Dulce et Decorum Est Themes
The main themes in “Dulce et Decorum Est” are the limits of patriotism and the realities of war.
- The limits of patriotism: The ideals of war spread by patriotism and propaganda, Owen argues, serve only to perpetuate the suffering of those who fight.
- The realities of war: Owen’s descriptions of war are horrific, and he does not shy away from depicting its inhumane deaths and ultimate futility in full relief.
Themes
Last Updated September 5, 2023.
The Limits of Patriotism
In Wilfred Owen’s time, most English schoolboys learned that war was glorious, as exemplified in the Latin phrase that gives the poem its title: “Dulce et decorum est / Pro patria mori,” a quotation from the Roman poet Horace which means that to die for one’s country is sweet and fitting. Owen’s imagery makes clear that war is anything but heroic, glorious, or sweet. It is degrading, turning young men into “beggars” and “hags” who limp along on bleeding feet. It is not brave, strong men meeting in honorable battle; instead, it is the impersonal horror of exploding canisters of lethal green nerve gas and dying men thrown onto wagons.
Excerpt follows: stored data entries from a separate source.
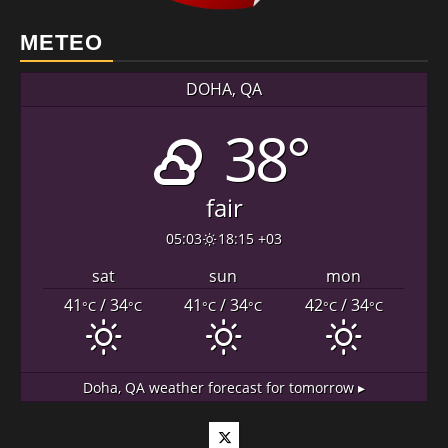
METEO
DOHA, QA
38°
fair
05:03
18:15 +03
sat
sun
mon
41
/ 34
41
/ 34
42
/ 34
°C
°C
°C
°C
°C
°C
Doha, QA
weather forecast for tomorrow ▸
Twitter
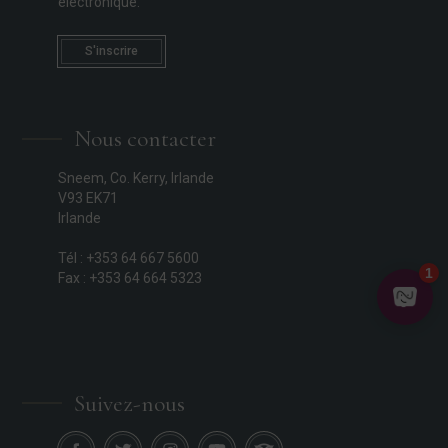
électronique.
S'inscrire
Nous contacter
Sneem, Co. Kerry, Irlande
V93 EK71
Irlande
Tél : +353 64 667 5600
Fax : +353 64 664 5323
Suivez-nous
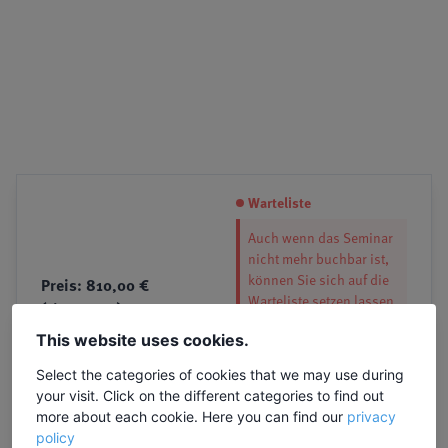
Warteliste
Auch wenn das Seminar
nicht mehr buchbar ist,
können Sie sich auf die
Preis: 810,00 €
Warteliste setzen lassen.
(Firma: 0 €)
So können Sie ggf.
inkl. Ü/F | EZ-Zuschlag: 250,- €
This website uses cookies.
nachrücken, wenn es zu
insgesamt
Abmeldungen kommt.
Select the categories of cookies that we may use during
your visit. Click on the different categories to find out
Zur Warteliste
more about each cookie. Here you can find our
privacy
policy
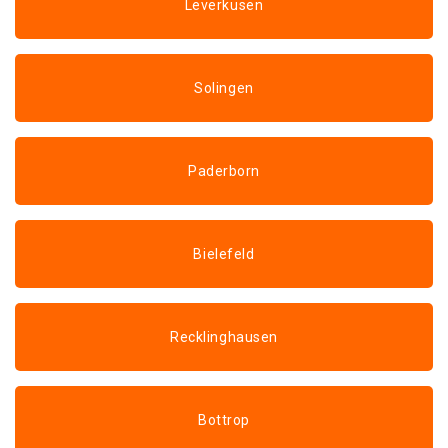
Leverkusen
Solingen
Paderborn
Bielefeld
Recklinghausen
Bottrop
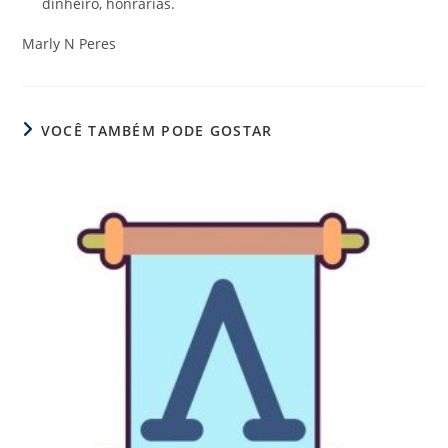
dinheiro, honrarias.
Marly N Peres
VOCÊ TAMBÉM PODE GOSTAR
We are shown the image of a man helplessly gasping for breath as his bloody lungs are shredded by gas, an image that haunts the speaker in his dreams:
In all my dreams before my helpless sight,
He plunges at me, guttering, choking, drowning.
There is nothing noble in any of this. The imagery is shattering, showing war as a hideous nightmare.
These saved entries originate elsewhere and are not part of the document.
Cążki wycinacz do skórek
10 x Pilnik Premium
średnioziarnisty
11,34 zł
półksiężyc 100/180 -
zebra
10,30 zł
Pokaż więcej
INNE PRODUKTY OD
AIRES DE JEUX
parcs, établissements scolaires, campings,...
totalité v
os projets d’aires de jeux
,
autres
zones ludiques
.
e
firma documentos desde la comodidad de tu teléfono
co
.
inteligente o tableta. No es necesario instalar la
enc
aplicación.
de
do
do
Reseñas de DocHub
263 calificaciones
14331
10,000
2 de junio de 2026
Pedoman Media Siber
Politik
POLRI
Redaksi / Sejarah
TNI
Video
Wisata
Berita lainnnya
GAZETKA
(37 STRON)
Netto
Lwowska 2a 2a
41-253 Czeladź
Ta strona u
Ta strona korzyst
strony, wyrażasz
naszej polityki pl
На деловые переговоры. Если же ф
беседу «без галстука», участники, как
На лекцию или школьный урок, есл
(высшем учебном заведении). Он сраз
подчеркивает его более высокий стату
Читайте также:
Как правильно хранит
The poem ends by stating that patriotic lies that glorify wars ultimately perpetuate them and lead to needless suffering and death. The speaker extends this truth directly to the audience throughout the final stanza, addressing readers as “you” and implying that they have either heard or repeated the lie that to die for one’s country is noble. Owen wants readers to know the truth and believes that, if they were to truly understand the horrors of war, they would end the perpetuation of that “old Lie.”
The Realities of War
The poem’s speaker makes a desperate attempt to end the abhorrence of war by telling the truth about it. Many anti-war poets during World War I hoped that if people knew what modern warfare was really like, they would turn away from war and stop supporting it. They thus countered the heroic myths of contemporary poets such as Rupert Brooke, whose poem “The Soldier” sentimentalizes death in war by stating that after he dies in battle, the patriotic soldier-speaker will be “at peace,” resting serenely “under an English heaven.”
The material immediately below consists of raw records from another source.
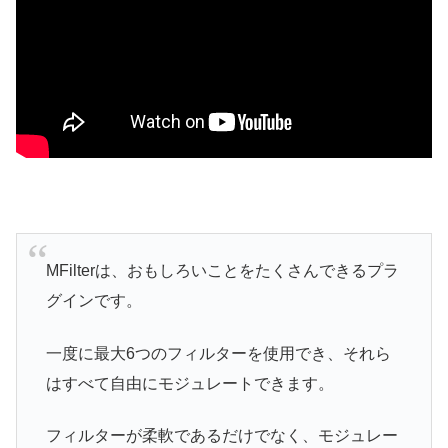
MFilterは、おもしろいことをたくさんできるプラ
グインです。
一度に最大6つのフィルターを使用でき、それら
はすべて自由にモジュレートできます。
フィルターが柔軟であるだけでなく、モジュレー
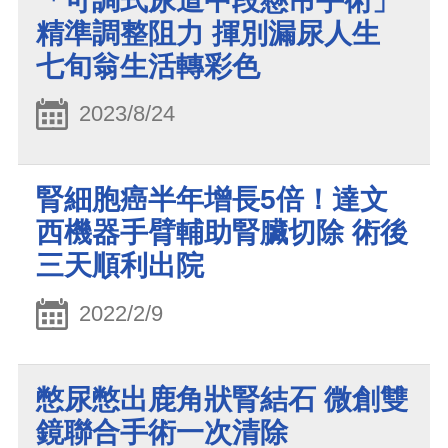
「可調式尿道中段懸吊手術」
精準調整阻力 揮別漏尿人生
七旬翁生活轉彩色
2023/8/24
腎細胞癌半年增長5倍！達文
西機器手臂輔助腎臟切除 術後
三天順利出院
2022/2/9
憋尿憋出鹿角狀腎結石 微創雙
鏡聯合手術一次清除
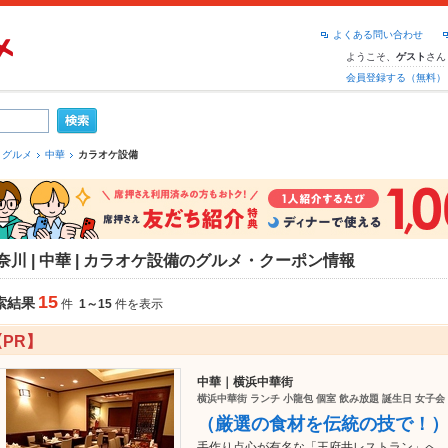
よくある問い合わせ
ようこそ、
さん
ゲスト
会員登録する（無料）
 グルメ
中華
カラオケ設備
奈川 | 中華 | カラオケ設備のグルメ・クーポン情報
15
索結果
件
1～15
件を表示
【PR】
中華｜横浜中華街
横浜中華街 ランチ 小龍包 個室 飲み放題 誕生日 女子会
（厳選の食材を伝統の技で！
手作り点心が有名な「王府井レストラン」へ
In contrast, poets like Owen and his mentor, the English writer Siegfried Sassoon, made it their poetic mission to tell the truth about the particular inhumanity of modern warfare, in which technologies such as nerve gas could be used to brutally kill and wound many men at once. As Owen notes in another poem, called “Anthem for Doomed Youth,” there is no real glory for men “who die as cattle”: as collateral sacrificed on the altar of the nation. The only “passing-bells” these soldiers can expect to mark their deaths are the guns, shells, and bugles of war.
Owen was killed in battle in 1918, very shortly before the war ended. He was just twenty-five at his death. The bulk of his poems did not appear until after his death and the end of World War I, but nevertheless, they convey a stark, powerful message about war’s futility and horror.